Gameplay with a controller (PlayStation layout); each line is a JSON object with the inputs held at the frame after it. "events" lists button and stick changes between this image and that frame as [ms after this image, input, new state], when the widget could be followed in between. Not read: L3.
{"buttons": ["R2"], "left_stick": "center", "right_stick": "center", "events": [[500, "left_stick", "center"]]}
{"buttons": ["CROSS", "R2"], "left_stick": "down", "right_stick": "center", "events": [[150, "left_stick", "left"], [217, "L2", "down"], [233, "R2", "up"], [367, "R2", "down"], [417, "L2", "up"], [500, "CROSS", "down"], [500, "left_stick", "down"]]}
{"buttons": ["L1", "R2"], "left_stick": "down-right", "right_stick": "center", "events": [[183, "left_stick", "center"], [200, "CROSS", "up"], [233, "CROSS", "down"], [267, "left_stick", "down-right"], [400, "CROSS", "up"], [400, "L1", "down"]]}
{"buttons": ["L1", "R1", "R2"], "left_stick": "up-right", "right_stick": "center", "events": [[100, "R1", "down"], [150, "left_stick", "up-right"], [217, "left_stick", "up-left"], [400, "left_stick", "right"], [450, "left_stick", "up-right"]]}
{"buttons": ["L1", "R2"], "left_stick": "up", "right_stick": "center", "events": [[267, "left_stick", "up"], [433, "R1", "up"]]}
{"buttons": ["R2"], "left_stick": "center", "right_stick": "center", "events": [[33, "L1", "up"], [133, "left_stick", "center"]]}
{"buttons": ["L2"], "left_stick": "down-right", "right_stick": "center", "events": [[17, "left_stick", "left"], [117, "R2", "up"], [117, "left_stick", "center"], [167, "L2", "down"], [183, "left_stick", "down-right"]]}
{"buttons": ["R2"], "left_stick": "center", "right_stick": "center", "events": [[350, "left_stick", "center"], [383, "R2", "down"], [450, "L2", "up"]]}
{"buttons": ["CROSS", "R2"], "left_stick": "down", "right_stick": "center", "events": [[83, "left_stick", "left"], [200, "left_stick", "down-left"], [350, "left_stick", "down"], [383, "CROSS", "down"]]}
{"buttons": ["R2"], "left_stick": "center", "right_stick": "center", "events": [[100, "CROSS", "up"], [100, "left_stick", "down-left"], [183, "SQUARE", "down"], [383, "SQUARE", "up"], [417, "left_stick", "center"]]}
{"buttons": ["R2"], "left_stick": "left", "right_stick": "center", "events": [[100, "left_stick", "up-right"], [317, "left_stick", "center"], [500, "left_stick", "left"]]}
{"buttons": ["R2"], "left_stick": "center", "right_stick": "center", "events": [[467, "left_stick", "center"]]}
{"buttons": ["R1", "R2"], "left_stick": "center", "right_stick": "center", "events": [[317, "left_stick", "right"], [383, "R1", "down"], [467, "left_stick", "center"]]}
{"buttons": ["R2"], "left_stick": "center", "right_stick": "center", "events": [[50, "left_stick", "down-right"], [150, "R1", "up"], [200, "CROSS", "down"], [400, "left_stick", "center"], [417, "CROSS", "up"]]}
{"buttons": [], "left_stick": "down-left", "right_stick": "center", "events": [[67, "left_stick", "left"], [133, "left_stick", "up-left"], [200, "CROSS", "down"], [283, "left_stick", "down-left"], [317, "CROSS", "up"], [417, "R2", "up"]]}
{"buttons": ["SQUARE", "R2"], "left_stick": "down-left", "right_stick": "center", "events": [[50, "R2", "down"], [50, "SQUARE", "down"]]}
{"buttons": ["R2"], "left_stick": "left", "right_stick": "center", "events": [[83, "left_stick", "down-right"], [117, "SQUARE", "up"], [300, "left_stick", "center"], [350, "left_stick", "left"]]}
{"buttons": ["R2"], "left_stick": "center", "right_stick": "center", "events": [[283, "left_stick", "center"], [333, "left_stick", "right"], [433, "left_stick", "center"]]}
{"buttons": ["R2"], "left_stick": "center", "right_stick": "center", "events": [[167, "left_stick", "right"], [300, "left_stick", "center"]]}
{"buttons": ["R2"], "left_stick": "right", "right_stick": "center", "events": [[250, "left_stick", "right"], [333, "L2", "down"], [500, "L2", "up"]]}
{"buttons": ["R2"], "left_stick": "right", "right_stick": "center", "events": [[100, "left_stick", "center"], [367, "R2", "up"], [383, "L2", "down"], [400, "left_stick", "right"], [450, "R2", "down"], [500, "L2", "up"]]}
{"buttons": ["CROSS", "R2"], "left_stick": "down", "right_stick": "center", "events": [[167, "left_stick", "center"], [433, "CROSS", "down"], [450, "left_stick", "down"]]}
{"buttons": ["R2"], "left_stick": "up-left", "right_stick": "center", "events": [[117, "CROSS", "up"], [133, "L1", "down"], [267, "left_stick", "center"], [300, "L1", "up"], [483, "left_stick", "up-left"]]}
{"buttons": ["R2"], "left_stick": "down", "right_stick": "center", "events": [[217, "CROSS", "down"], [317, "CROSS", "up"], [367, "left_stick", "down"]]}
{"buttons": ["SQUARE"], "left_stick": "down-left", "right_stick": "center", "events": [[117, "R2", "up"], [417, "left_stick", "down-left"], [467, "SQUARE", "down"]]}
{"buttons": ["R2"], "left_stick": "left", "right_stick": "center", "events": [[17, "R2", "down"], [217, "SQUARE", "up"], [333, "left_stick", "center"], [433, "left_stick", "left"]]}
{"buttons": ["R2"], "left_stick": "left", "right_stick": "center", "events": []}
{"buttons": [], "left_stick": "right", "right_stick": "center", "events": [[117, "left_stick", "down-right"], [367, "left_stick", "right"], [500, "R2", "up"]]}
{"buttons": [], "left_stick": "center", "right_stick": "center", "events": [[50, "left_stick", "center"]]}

Task:
Write the records out again, character for character.

Result for this task:
Gameplay with a controller (PlayStation layout); each line is a JSON object with the inputs held at the frame after it. "events" lists button and stick changes between this image and that frame as [ms after this image, input, new state], when the widget could be followed in between. Not read: L3.
{"buttons": ["R2"], "left_stick": "center", "right_stick": "center", "events": [[500, "left_stick", "center"]]}
{"buttons": ["CROSS", "R2"], "left_stick": "down", "right_stick": "center", "events": [[150, "left_stick", "left"], [217, "L2", "down"], [233, "R2", "up"], [367, "R2", "down"], [417, "L2", "up"], [500, "CROSS", "down"], [500, "left_stick", "down"]]}
{"buttons": ["L1", "R2"], "left_stick": "down-right", "right_stick": "center", "events": [[183, "left_stick", "center"], [200, "CROSS", "up"], [233, "CROSS", "down"], [267, "left_stick", "down-right"], [400, "CROSS", "up"], [400, "L1", "down"]]}
{"buttons": ["L1", "R1", "R2"], "left_stick": "up-right", "right_stick": "center", "events": [[100, "R1", "down"], [150, "left_stick", "up-right"], [217, "left_stick", "up-left"], [400, "left_stick", "right"], [450, "left_stick", "up-right"]]}
{"buttons": ["L1", "R2"], "left_stick": "up", "right_stick": "center", "events": [[267, "left_stick", "up"], [433, "R1", "up"]]}
{"buttons": ["R2"], "left_stick": "center", "right_stick": "center", "events": [[33, "L1", "up"], [133, "left_stick", "center"]]}
{"buttons": ["L2"], "left_stick": "down-right", "right_stick": "center", "events": [[17, "left_stick", "left"], [117, "R2", "up"], [117, "left_stick", "center"], [167, "L2", "down"], [183, "left_stick", "down-right"]]}
{"buttons": ["R2"], "left_stick": "center", "right_stick": "center", "events": [[350, "left_stick", "center"], [383, "R2", "down"], [450, "L2", "up"]]}
{"buttons": ["CROSS", "R2"], "left_stick": "down", "right_stick": "center", "events": [[83, "left_stick", "left"], [200, "left_stick", "down-left"], [350, "left_stick", "down"], [383, "CROSS", "down"]]}
{"buttons": ["R2"], "left_stick": "center", "right_stick": "center", "events": [[100, "CROSS", "up"], [100, "left_stick", "down-left"], [183, "SQUARE", "down"], [383, "SQUARE", "up"], [417, "left_stick", "center"]]}
{"buttons": ["R2"], "left_stick": "left", "right_stick": "center", "events": [[100, "left_stick", "up-right"], [317, "left_stick", "center"], [500, "left_stick", "left"]]}
{"buttons": ["R2"], "left_stick": "center", "right_stick": "center", "events": [[467, "left_stick", "center"]]}
{"buttons": ["R1", "R2"], "left_stick": "center", "right_stick": "center", "events": [[317, "left_stick", "right"], [383, "R1", "down"], [467, "left_stick", "center"]]}
{"buttons": ["R2"], "left_stick": "center", "right_stick": "center", "events": [[50, "left_stick", "down-right"], [150, "R1", "up"], [200, "CROSS", "down"], [400, "left_stick", "center"], [417, "CROSS", "up"]]}
{"buttons": [], "left_stick": "down-left", "right_stick": "center", "events": [[67, "left_stick", "left"], [133, "left_stick", "up-left"], [200, "CROSS", "down"], [283, "left_stick", "down-left"], [317, "CROSS", "up"], [417, "R2", "up"]]}
{"buttons": ["SQUARE", "R2"], "left_stick": "down-left", "right_stick": "center", "events": [[50, "R2", "down"], [50, "SQUARE", "down"]]}
{"buttons": ["R2"], "left_stick": "left", "right_stick": "center", "events": [[83, "left_stick", "down-right"], [117, "SQUARE", "up"], [300, "left_stick", "center"], [350, "left_stick", "left"]]}
{"buttons": ["R2"], "left_stick": "center", "right_stick": "center", "events": [[283, "left_stick", "center"], [333, "left_stick", "right"], [433, "left_stick", "center"]]}
{"buttons": ["R2"], "left_stick": "center", "right_stick": "center", "events": [[167, "left_stick", "right"], [300, "left_stick", "center"]]}
{"buttons": ["R2"], "left_stick": "right", "right_stick": "center", "events": [[250, "left_stick", "right"], [333, "L2", "down"], [500, "L2", "up"]]}
{"buttons": ["R2"], "left_stick": "right", "right_stick": "center", "events": [[100, "left_stick", "center"], [367, "R2", "up"], [383, "L2", "down"], [400, "left_stick", "right"], [450, "R2", "down"], [500, "L2", "up"]]}
{"buttons": ["CROSS", "R2"], "left_stick": "down", "right_stick": "center", "events": [[167, "left_stick", "center"], [433, "CROSS", "down"], [450, "left_stick", "down"]]}
{"buttons": ["R2"], "left_stick": "up-left", "right_stick": "center", "events": [[117, "CROSS", "up"], [133, "L1", "down"], [267, "left_stick", "center"], [300, "L1", "up"], [483, "left_stick", "up-left"]]}
{"buttons": ["R2"], "left_stick": "down", "right_stick": "center", "events": [[217, "CROSS", "down"], [317, "CROSS", "up"], [367, "left_stick", "down"]]}
{"buttons": ["SQUARE"], "left_stick": "down-left", "right_stick": "center", "events": [[117, "R2", "up"], [417, "left_stick", "down-left"], [467, "SQUARE", "down"]]}
{"buttons": ["R2"], "left_stick": "left", "right_stick": "center", "events": [[17, "R2", "down"], [217, "SQUARE", "up"], [333, "left_stick", "center"], [433, "left_stick", "left"]]}
{"buttons": ["R2"], "left_stick": "left", "right_stick": "center", "events": []}
{"buttons": [], "left_stick": "right", "right_stick": "center", "events": [[117, "left_stick", "down-right"], [367, "left_stick", "right"], [500, "R2", "up"]]}
{"buttons": [], "left_stick": "center", "right_stick": "center", "events": [[50, "left_stick", "center"]]}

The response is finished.